March 30, 2026 at 08:38 AM
ECB: DeFi concentration may trigger MiCA regulation

- European Central Bank (ECB) staff published a working paper on March 26 analyzing governance concentration in four major DeFi protocols: Aave, MakerDAO, Ampleforth, and Uniswap.
- The study found that despite having thousands of unique addresses, the top 100 holders control more than 80% of the token supply in each examined protocol.
- Findings suggest that many DAOs may not meet the "fully decentralized" criteria required to remain outside the scope of the European Union's Markets in Crypto-Assets (MiCA) regulation.
Governance Concentration and Token Holdings
The ECB paper highlights a significant gap between the theoretical decentralization of DeFi and its practical implementation. Based on data snapshots from November 2022 and May 2023, the researchers discovered that governance tokens are heavily concentrated among a small elite. Centralized entities, particularly Binance, were identified as the largest centralized exchange holders across all four protocols.

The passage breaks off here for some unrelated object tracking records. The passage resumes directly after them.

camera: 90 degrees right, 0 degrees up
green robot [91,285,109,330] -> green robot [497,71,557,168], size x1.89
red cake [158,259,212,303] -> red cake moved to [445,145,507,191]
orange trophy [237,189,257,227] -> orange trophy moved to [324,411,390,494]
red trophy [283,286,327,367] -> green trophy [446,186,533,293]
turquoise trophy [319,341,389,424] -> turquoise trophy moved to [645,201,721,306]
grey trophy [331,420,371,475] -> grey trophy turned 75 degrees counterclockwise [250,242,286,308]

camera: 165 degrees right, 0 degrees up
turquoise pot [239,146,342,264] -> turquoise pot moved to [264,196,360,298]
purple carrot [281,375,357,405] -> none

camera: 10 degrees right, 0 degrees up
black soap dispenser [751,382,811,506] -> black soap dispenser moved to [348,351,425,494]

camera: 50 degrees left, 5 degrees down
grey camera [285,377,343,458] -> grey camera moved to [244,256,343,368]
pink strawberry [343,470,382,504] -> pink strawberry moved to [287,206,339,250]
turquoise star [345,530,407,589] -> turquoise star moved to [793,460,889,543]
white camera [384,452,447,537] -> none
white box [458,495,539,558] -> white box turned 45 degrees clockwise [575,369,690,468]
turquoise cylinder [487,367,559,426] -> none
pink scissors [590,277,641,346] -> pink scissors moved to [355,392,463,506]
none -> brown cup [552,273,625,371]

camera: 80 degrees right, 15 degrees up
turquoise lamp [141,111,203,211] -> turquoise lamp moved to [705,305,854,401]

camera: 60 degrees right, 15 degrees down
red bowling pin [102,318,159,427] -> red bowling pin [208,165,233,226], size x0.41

The distribution of voting power is even more consolidated when looking at active participation:
- In Ampleforth, the top 20 voters control 96% of delegated power.
- In MakerDAO, the top 10 voters command 66% of the power.
- In Uniswap, the top 18 voters hold 52% of the power.
Implications for MiCA Regulation
The concentration of power creates a regulatory dilemma for the European Union. Under the MiCA framework, services that are deemed "fully decentralized" are currently excluded from oversight. However, the ECB paper argues that if a small group of founders, developers, or centralized exchanges holds the majority of influence, the protocol cannot be considered truly decentralized. This makes it difficult for regulators to identify "anchor points"—specific entities or individuals who can be held accountable for the protocol's actions.
Approximately one-third of top voters remain unidentified in public data, further complicating transparency. Among those identifiable, the largest groups are individual whales and Web3 companies, followed by venture capital firms and university blockchain societies.
Practical Governance and Risk Management
Most governance proposals in these DAOs focus on risk parameters, which directly impact the safety and stability of the protocols. The paper notes that public data often fails to distinguish whether holdings belong to original founders, developers, or protocol treasuries, or if exchange wallets are voting using customer assets.
Kavi Jain, a senior research associate at Bitwise, noted that many large protocols maintain a small group with "meaningful influence," especially during their early stages. The ECB researchers concluded that while DeFi promises to remove intermediaries, it often creates new forms of concentration and governance risks that mirror traditional finance, making it challenging to apply a one-size-fits-all regulatory approach.